Mit Schmerzen im Knie ging fahre ich die letzten Kilometer. Wir einigen uns darauf, dass ich erst einmal allein weiter fahre, weil ich merkte, dass ich schneller treten muss, um die Schmerzen nicht ganz so heftig zu spüren. Die Strecke ist ja gut ausgeschildert. Mittlerweile ist es nach 21 Uhr und noch immer kommen Anfeuerungsrufe vom Streckenrand, teilweise mitten im Wald. Etwa 5 km vor dem Ziel wartete ich auf meine Le­bens­ge­fähr­tin und wir fahren gemeinsam um 22:12 Uhr glücklich über die Ziellinie in Motala. Kurz dahinter wird uns gleich die Medaille überreicht. Im Ziel werden auch wir, obwohl zu den letzten Ankömmlingen gehörend, dennoch herzlich begrüßt – sogar mit Namen. Das ist der Vorteil, wenn man nicht im großen Pulk ankommt.

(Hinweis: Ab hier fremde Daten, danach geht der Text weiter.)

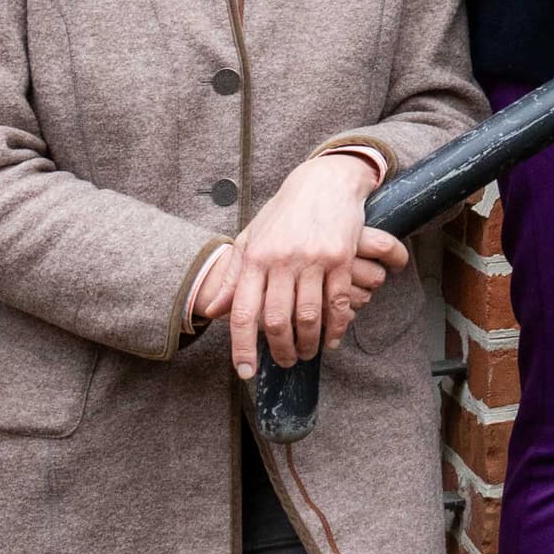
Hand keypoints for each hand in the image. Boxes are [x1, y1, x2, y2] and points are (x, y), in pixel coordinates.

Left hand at [198, 153, 405, 380]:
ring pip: (308, 316)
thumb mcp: (252, 238)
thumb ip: (233, 275)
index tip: (246, 372)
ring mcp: (313, 259)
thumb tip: (213, 311)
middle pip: (276, 320)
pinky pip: (338, 302)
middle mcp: (281, 260)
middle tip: (284, 362)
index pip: (244, 312)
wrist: (325, 181)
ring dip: (308, 343)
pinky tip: (332, 338)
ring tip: (307, 354)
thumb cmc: (285, 213)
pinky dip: (336, 327)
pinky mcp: (341, 257)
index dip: (242, 347)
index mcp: (255, 257)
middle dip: (280, 350)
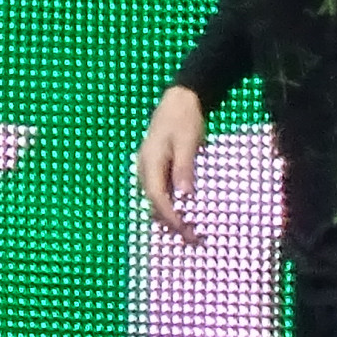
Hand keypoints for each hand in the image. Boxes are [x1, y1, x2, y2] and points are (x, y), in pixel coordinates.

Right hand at [136, 86, 207, 245]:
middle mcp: (144, 168)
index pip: (156, 196)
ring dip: (170, 215)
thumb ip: (184, 168)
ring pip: (156, 199)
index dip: (169, 215)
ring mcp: (148, 168)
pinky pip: (160, 191)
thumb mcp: (188, 142)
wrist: (180, 99)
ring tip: (189, 230)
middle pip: (154, 202)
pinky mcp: (156, 167)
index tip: (185, 230)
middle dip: (170, 222)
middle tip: (191, 238)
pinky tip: (183, 211)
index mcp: (150, 162)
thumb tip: (184, 196)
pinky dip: (171, 205)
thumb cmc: (184, 118)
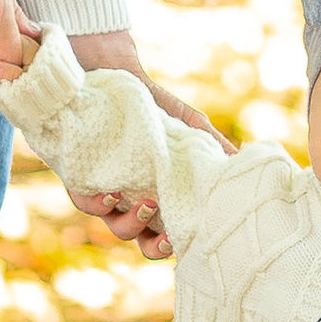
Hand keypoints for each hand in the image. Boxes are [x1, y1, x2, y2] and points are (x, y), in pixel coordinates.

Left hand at [55, 28, 232, 260]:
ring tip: (149, 205)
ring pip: (115, 227)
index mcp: (161, 195)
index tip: (192, 240)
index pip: (170, 231)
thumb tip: (241, 161)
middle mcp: (132, 201)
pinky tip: (112, 195)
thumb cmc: (154, 106)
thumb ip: (212, 145)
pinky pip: (84, 201)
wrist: (113, 74)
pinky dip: (98, 204)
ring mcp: (105, 192)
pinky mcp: (79, 177)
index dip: (179, 245)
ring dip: (133, 224)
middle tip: (168, 238)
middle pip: (142, 240)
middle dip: (155, 247)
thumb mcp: (189, 125)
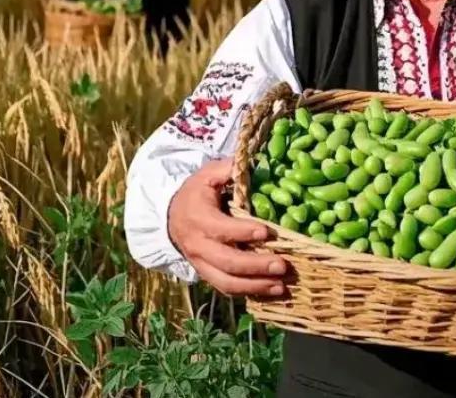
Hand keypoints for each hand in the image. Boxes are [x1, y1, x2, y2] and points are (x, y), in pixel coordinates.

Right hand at [167, 158, 287, 296]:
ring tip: (282, 287)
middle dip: (256, 266)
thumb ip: (225, 169)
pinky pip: (227, 289)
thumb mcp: (206, 175)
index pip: (222, 230)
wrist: (172, 217)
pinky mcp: (209, 275)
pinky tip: (271, 292)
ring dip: (255, 287)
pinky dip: (249, 293)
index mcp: (199, 219)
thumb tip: (247, 162)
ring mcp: (202, 265)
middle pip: (227, 263)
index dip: (244, 232)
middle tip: (283, 265)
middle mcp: (199, 247)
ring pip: (227, 283)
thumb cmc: (196, 193)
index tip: (267, 231)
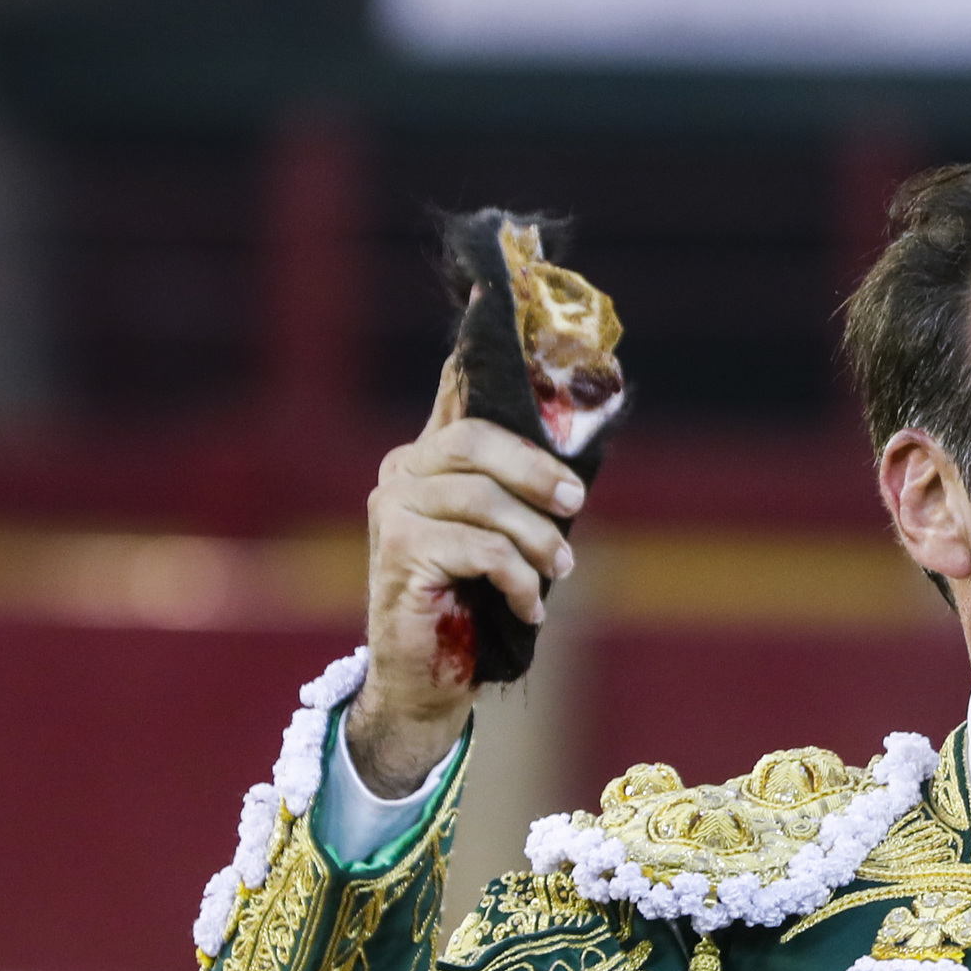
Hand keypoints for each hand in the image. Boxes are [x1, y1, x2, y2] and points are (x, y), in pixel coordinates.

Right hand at [345, 345, 585, 796]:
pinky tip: (529, 607)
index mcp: (428, 458)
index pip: (455, 388)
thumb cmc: (472, 606)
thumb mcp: (505, 540)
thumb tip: (578, 465)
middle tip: (575, 508)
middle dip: (536, 468)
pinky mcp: (398, 552)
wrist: (426, 680)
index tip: (500, 289)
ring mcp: (392, 511)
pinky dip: (517, 579)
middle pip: (475, 438)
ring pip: (484, 500)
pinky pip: (480, 548)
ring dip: (538, 540)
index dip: (480, 343)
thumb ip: (523, 495)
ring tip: (561, 571)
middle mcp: (401, 473)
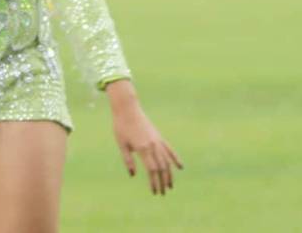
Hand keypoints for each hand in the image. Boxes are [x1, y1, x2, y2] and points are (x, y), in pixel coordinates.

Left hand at [106, 80, 182, 195]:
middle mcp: (153, 145)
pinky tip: (180, 167)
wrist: (127, 108)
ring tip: (170, 185)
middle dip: (163, 182)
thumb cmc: (121, 126)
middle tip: (163, 193)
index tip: (154, 192)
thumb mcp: (122, 144)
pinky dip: (175, 158)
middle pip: (161, 168)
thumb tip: (132, 175)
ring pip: (167, 160)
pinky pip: (169, 149)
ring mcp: (157, 140)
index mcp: (143, 148)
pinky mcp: (159, 136)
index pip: (152, 170)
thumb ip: (128, 160)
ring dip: (170, 174)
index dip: (154, 182)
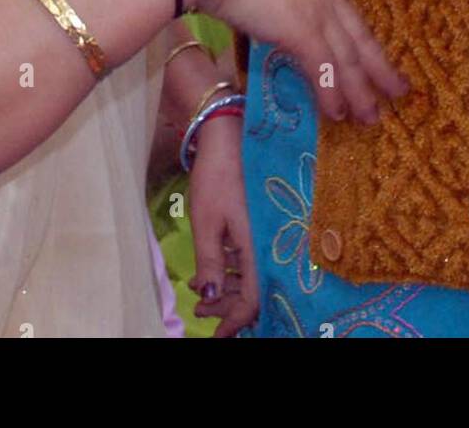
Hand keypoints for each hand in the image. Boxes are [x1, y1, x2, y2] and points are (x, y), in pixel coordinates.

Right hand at [164, 0, 407, 125]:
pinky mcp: (300, 30)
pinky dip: (331, 94)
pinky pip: (323, 69)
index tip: (372, 52)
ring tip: (372, 117)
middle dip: (377, 65)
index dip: (357, 34)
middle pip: (357, 34)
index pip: (342, 8)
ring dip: (360, 90)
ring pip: (347, 57)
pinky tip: (338, 115)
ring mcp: (313, 9)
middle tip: (397, 89)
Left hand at [188, 116, 257, 336]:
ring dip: (227, 288)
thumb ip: (209, 262)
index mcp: (259, 246)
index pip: (253, 299)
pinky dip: (231, 269)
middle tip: (200, 312)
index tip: (216, 334)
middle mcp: (269, 242)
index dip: (235, 321)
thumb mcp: (206, 222)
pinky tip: (210, 270)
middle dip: (226, 306)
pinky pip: (250, 256)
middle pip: (254, 290)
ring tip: (199, 293)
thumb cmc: (217, 177)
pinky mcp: (260, 222)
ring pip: (252, 274)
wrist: (230, 135)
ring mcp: (266, 231)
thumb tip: (208, 298)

Nach mehr als 20 Stunden haben wir also die 300 km geschafft. Wir haben alle Verpflegungsstationen angesteuert und unsere reine Fahrzeit beträgt 14 h 37 min, der Schnitt also 20,5km/h. Im Ziel möchten wir noch ein Souvenir von der Vätternrundan kaufen. (Ich empfand es als schlechtes Omen, wenn man es schon am Tag vor der Fahrt kauft.) Wir entscheiden uns für ein T-Shirt und ein Multifunktionstuch mit entsprechendem Aufdruck. Die Verkäuferin erlässt uns sogar die Hälfte des Preises dafür, dass wir uns 20 Stunden durchgekämpft haben. Ich schwöre: ihre Worte! Zwischenzeitlich schickt sie sogar noch einen Mitarbeiter auf die Suche nach den letzten Verpflegungsstationen in Motala. Die Schweden sind ein sehr freundliches Volk. Nachdem wir unsere Schulz-Crew informiert haben, holen wir unsere Zielverpflegung ab. Dort treffen wir auch unsere immer wiederkehrenden Mitstreiter wieder und wir beglückwünschten uns gegenseitig. Auf die Frage, ob wir nächstes Jahr wiederkommen, kann ich in diesem Moment erst einmal nur mit »vielleicht« antworten. Und wir lernen im Ziel auch einen »Veteran« kennen, der zum 25. Mal teilnahm. Nach seinem Alter habe ich nicht gefragt, aber den 75. Geburtstag hatte er bestimmt schon hinter sich gelassen. Nach unserer Stärkung gehen wir zum Depot, wo unsere abgegebenen Sachen liegen. Fünf Minuten später sitzen wir im Schulz-Bus und fahren zurück ins Quartier nach Ljungsbro. Ich kann in dieser Nacht sehr gut schlafen.

Die Rückreise

Am nächsten Tag geht es schon wieder zurück nach Deutschland. Schön finde ich, dass wir einen längeren Aufenthalt in Malmö haben. Am Montag Nachmittag sind wir wieder Zuhause. Die gleiche Strecke, nur in umgekehrter Reihenfolge – Bus bis Dresden, Zug Dresden-Leipzig-Gera.

Fazit

Ich selbst habe auf der Tour fasst 15500 kcal verbraucht. Mein Durchschnittspuls lag bei 132 Schlägen und ich habe noch nie so viele Bananen an einem Tag gegessen.
Wir fuhren durch eine wirklich wunderschöne schwedische Landschaft, haben uns vom Streckenrand anfeuern lassen, sind mit Mitstreitern ins Gespräch und nahe an unsere Leistungsgrenze gekommen. Wir haben einen anstrengenden, aber grandiosen Tag erlebt, der so geworden ist, wie wir ihn uns vorgestellt haben. Und wir werden wiederkommen – nach Schweden sowieso, aber auch zur Vätternrundan. Wahrscheinlich nicht schon 2014, vielleicht aber zur Jubiläumsrundfahrt 2015.

Ach ja, bevor ich es vergesse: Schulz Aktiv Reisen waren der perfekte Organisator und Begleiter. Danke noch einmal an unsere Reiseleitung Ines und Tino und unsere Busfahrer Heidi und Mike.